Bivalirudin is a specific and reversible direct thrombin inhibitor that is approved in the United States and the European Union. It is indicated for use as an anticoagulant in patients with unstable angina undergoing PTCA and for patients with or at risk of heparin-induced thrombocytopenia (HIT) undergoing PCI. Bivalirudin is intended for use with aspirin and has been studied only in patients receiving concomitant aspirin.
Dan Fintel, M.D., director of the Coronary Care Unit at Northwestern Memorial Hospital and associate professor at the Feinberg School of Medicine, Northwestern University in Chicago, believes that the clinical data regarding bivalirudin are encouraging and its inclusion in the ACC/AHA/SCAI guidelines will accelerate its use in the clinical setting.
The updated ACC/AHA/ SCAI guidelines include a review of the data from the Randomized Evaluation of PCI Linking Angiomax to Reduced Clinical Events (REPLACE)-2 trial. The REPLACE-2 was a randomized, double-blind trial conducted in the United States, Canada, Western Europe, and Israel that included more than 6,000 patients.

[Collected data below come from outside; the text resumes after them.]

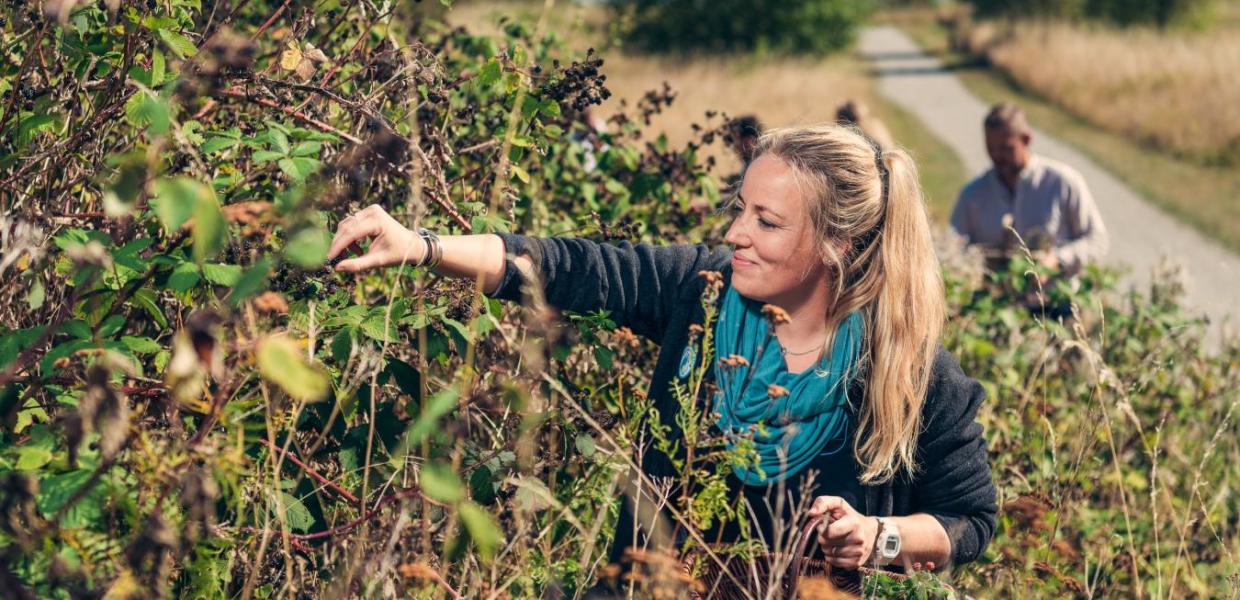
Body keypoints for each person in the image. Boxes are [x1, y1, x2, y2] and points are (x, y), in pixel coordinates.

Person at [327, 124, 997, 580]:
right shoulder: (701, 293)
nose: (736, 233)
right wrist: (423, 247)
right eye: (742, 209)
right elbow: (567, 268)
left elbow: (972, 520)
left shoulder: (909, 373)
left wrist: (881, 536)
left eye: (767, 222)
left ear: (837, 245)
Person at [951, 102, 1108, 275]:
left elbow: (1097, 241)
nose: (997, 156)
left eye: (1006, 148)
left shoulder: (1063, 182)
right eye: (991, 149)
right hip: (993, 297)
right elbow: (953, 247)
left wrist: (1057, 259)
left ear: (1026, 139)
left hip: (1057, 296)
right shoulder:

The study was designed to evaluate whether patients receiving bivalirudin plus provisional GP IIb/IIIa inhibitors would have outcomes that were the same as, or "non-inferior" to, patients in the trial receiving heparin plus GP IIb/IIIa inhibitors.
The REPLACE-2 trial demonstrated that in patients undergoing elective or urgent PCI, intraprocedural administration with bivalirudin, with provisional GP IIb/IIIa receptor inhibition provides similar protection from acute ischemic events compared with a regimen of heparin plus planned GP IIb/IIIa inhibition. The results established that bivalirudin is not superior to standard therapy, but it is an alternative in non-high-risk patients undergoing PCI.

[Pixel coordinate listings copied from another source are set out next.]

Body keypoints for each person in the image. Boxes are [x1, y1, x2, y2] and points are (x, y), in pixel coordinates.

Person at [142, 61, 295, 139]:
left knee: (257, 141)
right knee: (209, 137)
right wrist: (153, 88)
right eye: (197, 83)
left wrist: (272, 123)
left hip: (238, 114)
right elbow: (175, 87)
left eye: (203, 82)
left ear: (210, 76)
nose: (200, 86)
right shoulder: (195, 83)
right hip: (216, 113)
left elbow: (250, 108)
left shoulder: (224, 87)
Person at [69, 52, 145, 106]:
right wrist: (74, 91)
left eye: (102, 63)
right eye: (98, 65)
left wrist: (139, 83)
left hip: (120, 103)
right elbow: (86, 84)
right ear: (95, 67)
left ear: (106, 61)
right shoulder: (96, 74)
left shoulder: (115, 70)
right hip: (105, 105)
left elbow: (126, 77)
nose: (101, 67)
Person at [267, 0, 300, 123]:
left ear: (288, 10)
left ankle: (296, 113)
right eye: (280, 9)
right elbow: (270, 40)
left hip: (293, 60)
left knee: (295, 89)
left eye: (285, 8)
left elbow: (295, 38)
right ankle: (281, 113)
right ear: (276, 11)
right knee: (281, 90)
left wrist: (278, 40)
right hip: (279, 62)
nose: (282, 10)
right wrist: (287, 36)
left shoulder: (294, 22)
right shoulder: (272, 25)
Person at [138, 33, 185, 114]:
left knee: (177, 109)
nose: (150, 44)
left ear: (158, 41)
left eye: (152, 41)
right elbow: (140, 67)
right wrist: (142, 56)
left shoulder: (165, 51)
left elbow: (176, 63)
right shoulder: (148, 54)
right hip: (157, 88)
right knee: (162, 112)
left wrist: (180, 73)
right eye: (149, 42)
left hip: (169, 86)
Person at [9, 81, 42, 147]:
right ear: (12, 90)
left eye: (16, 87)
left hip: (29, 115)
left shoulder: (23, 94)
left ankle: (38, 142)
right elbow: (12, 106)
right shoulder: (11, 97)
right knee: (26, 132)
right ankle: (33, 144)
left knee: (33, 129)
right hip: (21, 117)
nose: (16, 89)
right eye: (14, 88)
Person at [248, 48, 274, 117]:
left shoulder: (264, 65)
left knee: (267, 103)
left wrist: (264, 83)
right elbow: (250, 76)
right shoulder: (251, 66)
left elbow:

With the more frequent use of potent antithrombin and antiplatelet agents in people undergoing PCI, bleeding is a complication of increasing concern. The REPLACE-2 trial demonstrated that patients who received bivalirudin, with provisional GP IIb/IIIa receptor inhibition experienced significantly fewer hemorrhagic complications compared with patients who received heparin plus planned GP IIb/IIIa inhibition. Additional findings from the study demonstrated that bivalirudin is easier to use and safer and less costly than heparin given with GP IIb/IIIa inhibitors.